▶ TEXT SECTION
Updated: Nov 20, 2022

COP27 President calls for an ‘era of implementation’ as talks kick off in Egypt.

Seth Onyango, bird story agency

A little less conversation and a lot more action, please: that was the call from African states as 2022’s United Nations Climate Change Conference of the Parties (COP27) kicked off in Sharm el-Sheikh, Egypt.

Though previous COPs have been held on the continent – in Durban, South Africa, in 2011 and Marrakech, Morocco, in 2016 – this year’s gathering has been dubbed “Africa’s COP” by many, including the UN Foundation’s Vice President for Climate Change and the Environment.

Speaking at the event’s opening last night, Egypt’s Minister of Foreign Affairs Sameh Shoukry, also COP27 President, stressed that climate financing pledges made to the continent needed to be implemented if African countries are to manage the fallout from climate change.

▶ YOUR TASKS
1 > According to the COP27 article, who is serving as COP27 President?
2 > Write the next part of the COP27 article, picking up after its last sentence.

▶ EXCERPTED DATA
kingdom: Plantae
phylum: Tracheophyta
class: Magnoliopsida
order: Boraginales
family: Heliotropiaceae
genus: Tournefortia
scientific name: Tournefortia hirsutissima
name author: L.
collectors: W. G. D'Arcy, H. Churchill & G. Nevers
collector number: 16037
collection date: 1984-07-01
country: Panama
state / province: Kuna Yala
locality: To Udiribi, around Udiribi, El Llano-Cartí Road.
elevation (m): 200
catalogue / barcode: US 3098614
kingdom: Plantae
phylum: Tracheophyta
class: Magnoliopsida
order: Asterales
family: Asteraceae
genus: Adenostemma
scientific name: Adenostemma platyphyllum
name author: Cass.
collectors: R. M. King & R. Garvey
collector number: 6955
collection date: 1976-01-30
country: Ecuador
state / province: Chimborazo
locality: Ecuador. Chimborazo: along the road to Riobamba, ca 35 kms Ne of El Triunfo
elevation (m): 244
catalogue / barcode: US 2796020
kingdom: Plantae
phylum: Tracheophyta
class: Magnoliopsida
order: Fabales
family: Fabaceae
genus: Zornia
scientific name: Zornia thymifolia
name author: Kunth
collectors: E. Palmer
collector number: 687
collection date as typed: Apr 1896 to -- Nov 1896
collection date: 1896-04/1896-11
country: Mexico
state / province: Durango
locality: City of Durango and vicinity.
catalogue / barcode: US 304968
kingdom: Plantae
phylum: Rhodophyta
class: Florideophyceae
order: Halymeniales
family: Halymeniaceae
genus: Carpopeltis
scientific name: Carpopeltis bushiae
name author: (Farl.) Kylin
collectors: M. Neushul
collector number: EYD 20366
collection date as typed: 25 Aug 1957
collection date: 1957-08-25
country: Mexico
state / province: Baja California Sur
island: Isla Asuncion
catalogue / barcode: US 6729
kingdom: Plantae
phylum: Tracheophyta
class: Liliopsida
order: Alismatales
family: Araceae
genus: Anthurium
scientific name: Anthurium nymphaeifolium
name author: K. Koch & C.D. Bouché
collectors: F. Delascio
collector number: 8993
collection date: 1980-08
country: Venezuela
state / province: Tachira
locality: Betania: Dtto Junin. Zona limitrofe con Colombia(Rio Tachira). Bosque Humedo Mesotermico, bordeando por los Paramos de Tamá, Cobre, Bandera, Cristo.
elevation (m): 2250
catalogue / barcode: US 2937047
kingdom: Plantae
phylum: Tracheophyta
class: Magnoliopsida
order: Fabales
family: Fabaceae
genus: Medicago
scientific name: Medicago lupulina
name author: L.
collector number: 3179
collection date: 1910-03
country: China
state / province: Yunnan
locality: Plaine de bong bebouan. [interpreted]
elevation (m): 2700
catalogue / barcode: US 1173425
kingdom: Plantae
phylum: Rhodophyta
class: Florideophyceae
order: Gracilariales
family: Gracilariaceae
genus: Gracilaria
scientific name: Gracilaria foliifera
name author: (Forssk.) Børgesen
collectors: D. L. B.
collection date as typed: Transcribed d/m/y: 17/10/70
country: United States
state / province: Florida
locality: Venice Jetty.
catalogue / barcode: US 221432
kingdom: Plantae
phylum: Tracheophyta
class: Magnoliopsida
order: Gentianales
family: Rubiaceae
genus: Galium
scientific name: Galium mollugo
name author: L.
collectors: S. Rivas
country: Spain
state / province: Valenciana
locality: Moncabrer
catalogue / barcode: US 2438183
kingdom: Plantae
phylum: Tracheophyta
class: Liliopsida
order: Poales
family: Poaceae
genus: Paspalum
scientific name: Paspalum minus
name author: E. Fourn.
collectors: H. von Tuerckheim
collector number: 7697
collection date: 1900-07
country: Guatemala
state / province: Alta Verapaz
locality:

▶ ANSWER SET
1 > Sameh Shoukry, Egypt's Minister of Foreign Affairs.

2 >
“We have constantly called for moving from negotiations and pledges to an era of implementation as a priority as well as the acceleration of the implementation of what we have agreed upon with the UNFCCC promoted in the parties’ accord [the Paris Agreement, adopted by 196 countries at the 2016 meeting] and the work programme while stating the importance of scaling up ambitions and aligning them to countries’ capacities and resources,” said Shoukry.

He added that rich, heavily polluting nations’ “current level of ambition” was “not up to the Paris goals”. Adding that “more efficient and wider participation by all relevant parties” was needed to implement pledges and commitments.

One of the debates that’s likely to surface repeatedly over the next ten days is how African countries can pivot away from fossil fuels towards green energy without sustaining huge economic costs and without the transition leaving nations quite literally in the dark amid a global energy crisis. Innovative financing schemes will be required to help low-income states add large quantities of renewable energy while simultaneously building out grid and distribution infrastructure.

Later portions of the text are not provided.